▶ Belge alıntısı:
Jose Marcio da Costa bilinen adıyla Marcia Mossoro. Lakabı doğduğu şehir olan Mossoro'dan geliyor. Tam bir Brezilyalı. Beş çocuklu kalabalık bir aileden geliyor. Mutlu bir çocukluk geçirmiş. Anne, babası çalıştığı için ağabeyleri onunla ilgilenmiş. Her Brezilyalı gibi onlar da futbolla yatıp, kalkan bir aile. Ağabeylerden biri Mossoro şehir takımının sportif direktörü, bir diğeri ise profesyonel futbolcu. Yani Mossoro'nun futbol aşığı olması kaçınılmazmış. Bugün Süper Lig'de Medipol Başakşehir'de top koşturuyor. Hem kendisi hem de takımı çok formda. Medipol Başakşehir ligin lideri, Mossoro ise ligin en golcü oyuncularından biri. Çocukluğu yoksulluk içinde geçmiş Mossoro'nun. Alamadığı spor ayakkabıları öylesine dert olmuş ki içine, bugün o yıllara inat beğendiği her spor ayakkabısını alıyor. Giymese bile... Tek lüksünün bu olduğunu söylüyor. Zira futbolcunun kariyerinin ve para kazanma döneminin kısa olduğunu bu nedenle tutumlu olmak gerektiğini düşünüyor. Mossoro evinin kapısını Pazar SABAH'a açtı. Bakın neler anlattı...
- Çocukluğunuz mutlu ama yoksul geçmiş. Şimdi ekonomik durumunuz iyi. ilenize destek oluyor musunuz?
- Bugün sahip olduklarımı onlara borçluyum. Elbette karşılığını vermeye çalışıyorum. Eski evlerine kıyasla annem-babam daha iyi bir evde yaşıyor. Elimden geldiğince yardımcı oluyorum. Brezilya'da inşaat ve başka alanlarda yatırımlarım var. Brezilya'daki işlerimin başında ailem var. Birbirine bağlı bir aileyiz.
- Tutumlu biri misiniz? Yoksa geçmişin acısını çıkarmak için canınızın istediği gibi para harcayan biri misiniz?
- Futbolcunun kariyeri de para kazandığı dönem de çok kısa. O nedenle futbolcu tutumlu olmalı. Futbol sonrası da rahat bir hayat için bazı yatırımlar yapmalı. Ben de yatırım yapıyorum, savurgan değilim yani. Kendime tanıdığım tek özgürlük, beğendiğim spor ayakkabısını alma noktasında. Çünkü, çocukluğumda beğendiklerimi alamamıştım.

▶ Görev gereksinimleri:
1: Mossoro röportajına göre Mossoro bugün Süper Lig'de hangi takımda oynuyor?
2: Mossoro röportajının bir bölümünü değiştirmeden yazın: "- Çocukluğunuz mutlu" sözcüklerini içeren yerden başlayın ve "bağlı bir aileyiz." sözcüklerinden sonra durun.
Kayıtlar farklı bir kaynaktan alınmıştır.

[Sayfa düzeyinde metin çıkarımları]
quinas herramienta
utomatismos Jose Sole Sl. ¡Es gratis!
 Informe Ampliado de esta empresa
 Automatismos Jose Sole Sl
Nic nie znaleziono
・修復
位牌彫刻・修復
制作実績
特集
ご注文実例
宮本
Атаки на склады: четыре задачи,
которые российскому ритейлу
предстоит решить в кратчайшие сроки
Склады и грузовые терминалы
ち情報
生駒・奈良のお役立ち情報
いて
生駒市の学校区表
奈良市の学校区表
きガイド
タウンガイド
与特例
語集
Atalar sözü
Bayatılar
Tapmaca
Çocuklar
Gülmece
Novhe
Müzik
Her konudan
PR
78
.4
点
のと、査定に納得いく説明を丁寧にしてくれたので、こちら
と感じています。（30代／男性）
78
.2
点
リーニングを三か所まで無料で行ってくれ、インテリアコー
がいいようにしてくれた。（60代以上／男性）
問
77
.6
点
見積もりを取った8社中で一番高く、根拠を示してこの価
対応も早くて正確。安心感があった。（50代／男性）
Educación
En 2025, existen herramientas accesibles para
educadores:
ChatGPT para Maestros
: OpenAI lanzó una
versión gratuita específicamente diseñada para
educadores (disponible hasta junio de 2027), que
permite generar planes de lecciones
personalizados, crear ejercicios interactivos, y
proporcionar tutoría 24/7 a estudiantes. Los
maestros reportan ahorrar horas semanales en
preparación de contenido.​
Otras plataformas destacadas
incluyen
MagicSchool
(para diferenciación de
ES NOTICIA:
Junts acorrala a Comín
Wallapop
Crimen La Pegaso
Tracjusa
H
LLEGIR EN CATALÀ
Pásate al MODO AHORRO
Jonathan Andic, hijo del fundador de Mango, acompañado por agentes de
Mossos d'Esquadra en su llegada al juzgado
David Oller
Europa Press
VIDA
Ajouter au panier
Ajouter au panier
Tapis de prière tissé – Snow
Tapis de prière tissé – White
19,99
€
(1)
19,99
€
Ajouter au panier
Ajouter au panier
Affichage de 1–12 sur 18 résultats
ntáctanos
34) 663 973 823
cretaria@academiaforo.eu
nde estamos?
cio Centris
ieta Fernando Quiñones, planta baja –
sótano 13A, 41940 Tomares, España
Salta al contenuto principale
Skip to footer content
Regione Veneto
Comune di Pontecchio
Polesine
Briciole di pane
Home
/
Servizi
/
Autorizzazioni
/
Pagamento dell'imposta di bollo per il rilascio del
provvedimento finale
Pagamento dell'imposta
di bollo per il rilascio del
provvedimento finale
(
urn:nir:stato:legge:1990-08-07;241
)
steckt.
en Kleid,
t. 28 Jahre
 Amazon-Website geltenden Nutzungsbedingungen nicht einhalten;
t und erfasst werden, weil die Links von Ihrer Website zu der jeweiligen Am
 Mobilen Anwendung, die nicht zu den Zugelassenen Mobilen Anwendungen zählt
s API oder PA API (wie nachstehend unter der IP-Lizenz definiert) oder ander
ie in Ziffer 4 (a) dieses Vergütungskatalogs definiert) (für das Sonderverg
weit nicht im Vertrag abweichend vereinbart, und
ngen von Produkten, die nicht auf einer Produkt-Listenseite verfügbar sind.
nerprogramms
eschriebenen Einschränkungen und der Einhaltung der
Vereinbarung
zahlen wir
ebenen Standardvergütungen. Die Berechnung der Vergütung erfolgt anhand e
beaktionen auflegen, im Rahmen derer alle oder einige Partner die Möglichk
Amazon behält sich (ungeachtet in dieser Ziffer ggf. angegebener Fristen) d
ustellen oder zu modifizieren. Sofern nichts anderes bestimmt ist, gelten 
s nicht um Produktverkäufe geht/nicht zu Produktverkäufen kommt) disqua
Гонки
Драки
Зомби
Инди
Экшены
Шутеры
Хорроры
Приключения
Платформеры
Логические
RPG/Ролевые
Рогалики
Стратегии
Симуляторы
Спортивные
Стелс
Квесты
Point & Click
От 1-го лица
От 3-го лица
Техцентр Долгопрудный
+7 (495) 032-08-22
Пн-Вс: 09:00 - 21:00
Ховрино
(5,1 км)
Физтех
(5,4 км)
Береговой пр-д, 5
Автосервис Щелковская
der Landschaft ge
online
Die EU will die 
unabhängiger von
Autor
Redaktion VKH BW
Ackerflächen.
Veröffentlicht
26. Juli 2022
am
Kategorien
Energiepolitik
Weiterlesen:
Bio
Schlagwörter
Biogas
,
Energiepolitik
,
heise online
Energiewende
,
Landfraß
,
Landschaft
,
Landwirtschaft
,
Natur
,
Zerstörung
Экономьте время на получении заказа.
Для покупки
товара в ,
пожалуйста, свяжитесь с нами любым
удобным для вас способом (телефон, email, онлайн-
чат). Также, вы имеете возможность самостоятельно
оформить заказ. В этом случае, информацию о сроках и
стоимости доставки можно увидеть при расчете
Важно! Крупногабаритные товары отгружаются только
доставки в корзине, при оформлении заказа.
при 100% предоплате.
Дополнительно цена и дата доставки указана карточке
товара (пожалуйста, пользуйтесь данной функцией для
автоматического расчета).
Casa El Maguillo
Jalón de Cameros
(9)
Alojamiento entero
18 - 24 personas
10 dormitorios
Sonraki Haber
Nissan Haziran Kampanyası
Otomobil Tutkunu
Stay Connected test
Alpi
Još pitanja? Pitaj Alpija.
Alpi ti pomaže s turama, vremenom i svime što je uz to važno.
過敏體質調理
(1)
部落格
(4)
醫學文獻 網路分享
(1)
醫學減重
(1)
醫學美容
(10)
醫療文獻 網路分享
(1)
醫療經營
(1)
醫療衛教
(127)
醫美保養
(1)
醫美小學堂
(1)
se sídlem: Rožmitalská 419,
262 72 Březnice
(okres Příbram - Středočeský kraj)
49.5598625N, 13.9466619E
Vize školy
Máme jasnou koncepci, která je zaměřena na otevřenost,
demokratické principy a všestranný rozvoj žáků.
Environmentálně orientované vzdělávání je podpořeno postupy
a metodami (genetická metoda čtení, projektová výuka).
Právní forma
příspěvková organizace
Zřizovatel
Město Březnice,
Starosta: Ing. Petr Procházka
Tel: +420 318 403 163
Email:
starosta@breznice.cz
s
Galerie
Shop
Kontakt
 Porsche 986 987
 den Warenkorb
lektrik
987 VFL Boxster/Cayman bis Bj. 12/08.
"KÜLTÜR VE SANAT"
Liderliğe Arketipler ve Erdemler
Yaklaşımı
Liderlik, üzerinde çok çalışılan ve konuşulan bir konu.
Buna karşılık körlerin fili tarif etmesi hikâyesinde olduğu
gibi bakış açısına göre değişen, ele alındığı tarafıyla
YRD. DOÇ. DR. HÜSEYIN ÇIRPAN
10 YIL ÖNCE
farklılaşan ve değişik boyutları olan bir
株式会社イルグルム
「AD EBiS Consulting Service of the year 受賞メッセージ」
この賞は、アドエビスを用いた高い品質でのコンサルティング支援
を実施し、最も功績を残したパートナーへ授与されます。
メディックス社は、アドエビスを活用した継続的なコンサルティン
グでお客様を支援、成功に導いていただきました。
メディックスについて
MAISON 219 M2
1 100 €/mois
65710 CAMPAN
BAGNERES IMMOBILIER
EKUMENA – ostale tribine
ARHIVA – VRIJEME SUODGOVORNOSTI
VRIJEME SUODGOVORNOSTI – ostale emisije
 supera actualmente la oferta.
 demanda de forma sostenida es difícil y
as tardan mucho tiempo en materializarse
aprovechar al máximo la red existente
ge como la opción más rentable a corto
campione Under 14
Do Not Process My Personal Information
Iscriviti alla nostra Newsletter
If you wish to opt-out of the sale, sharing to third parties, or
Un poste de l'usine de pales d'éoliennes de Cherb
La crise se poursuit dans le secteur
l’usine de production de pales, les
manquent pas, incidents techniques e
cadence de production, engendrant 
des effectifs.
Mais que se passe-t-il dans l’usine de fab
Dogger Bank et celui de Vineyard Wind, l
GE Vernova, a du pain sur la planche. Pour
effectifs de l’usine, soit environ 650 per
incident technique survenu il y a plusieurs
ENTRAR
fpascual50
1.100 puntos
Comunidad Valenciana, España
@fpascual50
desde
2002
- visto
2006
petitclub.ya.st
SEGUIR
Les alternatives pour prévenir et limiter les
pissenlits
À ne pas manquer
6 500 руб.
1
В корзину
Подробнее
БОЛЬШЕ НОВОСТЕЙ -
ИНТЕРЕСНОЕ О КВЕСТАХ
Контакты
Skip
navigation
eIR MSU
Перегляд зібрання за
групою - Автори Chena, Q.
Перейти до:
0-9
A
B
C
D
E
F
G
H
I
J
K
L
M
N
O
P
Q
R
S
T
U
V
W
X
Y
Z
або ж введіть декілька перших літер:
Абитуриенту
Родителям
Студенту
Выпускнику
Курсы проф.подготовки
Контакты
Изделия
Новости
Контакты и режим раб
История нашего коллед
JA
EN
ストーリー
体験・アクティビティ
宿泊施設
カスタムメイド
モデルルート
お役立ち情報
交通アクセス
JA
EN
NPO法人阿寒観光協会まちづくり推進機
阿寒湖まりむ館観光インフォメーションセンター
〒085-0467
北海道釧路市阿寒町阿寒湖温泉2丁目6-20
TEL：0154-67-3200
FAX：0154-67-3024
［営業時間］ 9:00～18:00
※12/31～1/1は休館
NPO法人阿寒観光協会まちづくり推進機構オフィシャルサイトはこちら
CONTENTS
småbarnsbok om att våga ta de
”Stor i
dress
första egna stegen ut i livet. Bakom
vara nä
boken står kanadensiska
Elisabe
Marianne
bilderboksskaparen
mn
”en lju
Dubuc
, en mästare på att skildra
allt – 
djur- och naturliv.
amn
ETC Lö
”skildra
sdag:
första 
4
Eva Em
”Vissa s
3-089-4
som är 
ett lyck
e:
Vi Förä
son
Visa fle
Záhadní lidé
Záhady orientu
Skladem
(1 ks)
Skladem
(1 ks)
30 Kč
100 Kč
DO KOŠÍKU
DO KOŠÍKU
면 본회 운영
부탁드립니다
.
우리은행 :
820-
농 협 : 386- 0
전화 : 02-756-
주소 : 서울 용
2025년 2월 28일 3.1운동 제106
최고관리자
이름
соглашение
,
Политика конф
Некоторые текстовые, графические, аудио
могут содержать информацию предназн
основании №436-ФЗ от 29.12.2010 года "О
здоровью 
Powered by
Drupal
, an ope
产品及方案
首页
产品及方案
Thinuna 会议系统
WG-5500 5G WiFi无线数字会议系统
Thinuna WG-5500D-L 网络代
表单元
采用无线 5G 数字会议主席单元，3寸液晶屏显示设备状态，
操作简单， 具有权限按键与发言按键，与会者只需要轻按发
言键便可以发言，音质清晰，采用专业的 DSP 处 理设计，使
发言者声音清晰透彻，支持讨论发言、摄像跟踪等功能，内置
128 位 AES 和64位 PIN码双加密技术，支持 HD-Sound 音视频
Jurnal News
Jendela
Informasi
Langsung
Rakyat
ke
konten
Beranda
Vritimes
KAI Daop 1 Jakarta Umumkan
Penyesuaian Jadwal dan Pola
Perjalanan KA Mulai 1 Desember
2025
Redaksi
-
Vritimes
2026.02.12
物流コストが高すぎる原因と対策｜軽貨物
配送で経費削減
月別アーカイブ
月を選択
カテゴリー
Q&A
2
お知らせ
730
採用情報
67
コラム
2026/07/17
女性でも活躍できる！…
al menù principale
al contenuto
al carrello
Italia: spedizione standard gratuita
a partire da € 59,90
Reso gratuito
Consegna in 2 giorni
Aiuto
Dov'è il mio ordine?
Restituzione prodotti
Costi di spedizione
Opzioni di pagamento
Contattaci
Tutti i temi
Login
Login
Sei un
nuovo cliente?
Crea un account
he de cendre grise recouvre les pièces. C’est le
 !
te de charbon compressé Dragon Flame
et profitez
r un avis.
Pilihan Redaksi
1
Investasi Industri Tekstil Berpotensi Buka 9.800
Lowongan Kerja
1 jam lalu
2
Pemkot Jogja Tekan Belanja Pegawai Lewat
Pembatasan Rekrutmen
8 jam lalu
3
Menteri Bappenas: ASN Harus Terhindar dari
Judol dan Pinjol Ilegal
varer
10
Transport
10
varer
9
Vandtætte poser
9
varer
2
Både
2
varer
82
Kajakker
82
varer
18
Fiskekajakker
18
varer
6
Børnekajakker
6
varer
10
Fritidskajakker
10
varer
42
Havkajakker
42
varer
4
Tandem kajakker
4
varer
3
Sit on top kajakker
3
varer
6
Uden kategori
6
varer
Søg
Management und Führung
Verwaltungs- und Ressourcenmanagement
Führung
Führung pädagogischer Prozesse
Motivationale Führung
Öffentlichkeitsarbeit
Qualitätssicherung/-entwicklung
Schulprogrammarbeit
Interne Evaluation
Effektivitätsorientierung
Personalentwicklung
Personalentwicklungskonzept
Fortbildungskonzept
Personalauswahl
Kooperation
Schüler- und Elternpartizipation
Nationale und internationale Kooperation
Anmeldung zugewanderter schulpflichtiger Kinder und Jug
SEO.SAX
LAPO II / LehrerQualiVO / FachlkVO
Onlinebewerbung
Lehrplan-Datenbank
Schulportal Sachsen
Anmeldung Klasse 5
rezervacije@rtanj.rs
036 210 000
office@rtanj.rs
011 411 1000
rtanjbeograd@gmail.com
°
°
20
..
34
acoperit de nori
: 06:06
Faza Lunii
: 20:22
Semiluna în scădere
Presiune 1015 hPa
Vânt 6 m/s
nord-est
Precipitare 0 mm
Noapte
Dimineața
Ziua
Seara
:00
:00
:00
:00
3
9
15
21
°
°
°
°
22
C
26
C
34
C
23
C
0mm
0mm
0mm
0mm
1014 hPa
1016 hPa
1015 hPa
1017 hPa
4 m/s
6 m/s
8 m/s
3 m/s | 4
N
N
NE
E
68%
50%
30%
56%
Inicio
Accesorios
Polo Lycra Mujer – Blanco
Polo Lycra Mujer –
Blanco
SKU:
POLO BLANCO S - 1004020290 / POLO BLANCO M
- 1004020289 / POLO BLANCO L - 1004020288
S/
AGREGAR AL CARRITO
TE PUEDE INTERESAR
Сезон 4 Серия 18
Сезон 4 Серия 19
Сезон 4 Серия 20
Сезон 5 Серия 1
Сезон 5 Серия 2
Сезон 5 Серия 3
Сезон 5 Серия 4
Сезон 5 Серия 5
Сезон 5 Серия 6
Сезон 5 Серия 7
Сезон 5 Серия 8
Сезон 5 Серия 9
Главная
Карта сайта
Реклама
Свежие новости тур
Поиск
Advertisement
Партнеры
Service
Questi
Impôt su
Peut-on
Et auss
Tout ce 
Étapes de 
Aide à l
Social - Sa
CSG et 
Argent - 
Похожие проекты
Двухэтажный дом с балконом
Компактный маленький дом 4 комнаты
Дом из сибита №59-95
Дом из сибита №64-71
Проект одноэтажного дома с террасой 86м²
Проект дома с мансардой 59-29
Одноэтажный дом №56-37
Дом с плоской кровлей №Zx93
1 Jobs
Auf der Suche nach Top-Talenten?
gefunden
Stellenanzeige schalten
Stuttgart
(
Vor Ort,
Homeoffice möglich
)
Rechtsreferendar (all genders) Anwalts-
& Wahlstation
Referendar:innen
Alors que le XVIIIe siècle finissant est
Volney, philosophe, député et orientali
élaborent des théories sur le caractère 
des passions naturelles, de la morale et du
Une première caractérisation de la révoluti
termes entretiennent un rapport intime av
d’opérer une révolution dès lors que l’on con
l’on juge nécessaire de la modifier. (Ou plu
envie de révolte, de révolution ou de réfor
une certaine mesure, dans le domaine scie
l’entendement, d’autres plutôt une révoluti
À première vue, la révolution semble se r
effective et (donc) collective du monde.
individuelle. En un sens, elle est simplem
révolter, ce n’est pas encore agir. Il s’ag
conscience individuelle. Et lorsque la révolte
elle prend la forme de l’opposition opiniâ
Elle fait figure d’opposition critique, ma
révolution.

▶ Sıralı sonuçlar:
1: Medipol Başakşehir'de.

2:
- Çocukluğunuz mutlu ama yoksul geçmiş. Şimdi ekonomik durumunuz iyi. ilenize destek oluyor musunuz?
- Bugün sahip olduklarımı onlara borçluyum. Elbette karşılığını vermeye çalışıyorum. Eski evlerine kıyasla annem-babam daha iyi bir evde yaşıyor. Elimden geldiğince yardımcı oluyorum. Brezilya'da inşaat ve başka alanlarda yatırımlarım var. Brezilya'daki işlerimin başında ailem var. Birbirine bağlı bir aileyiz.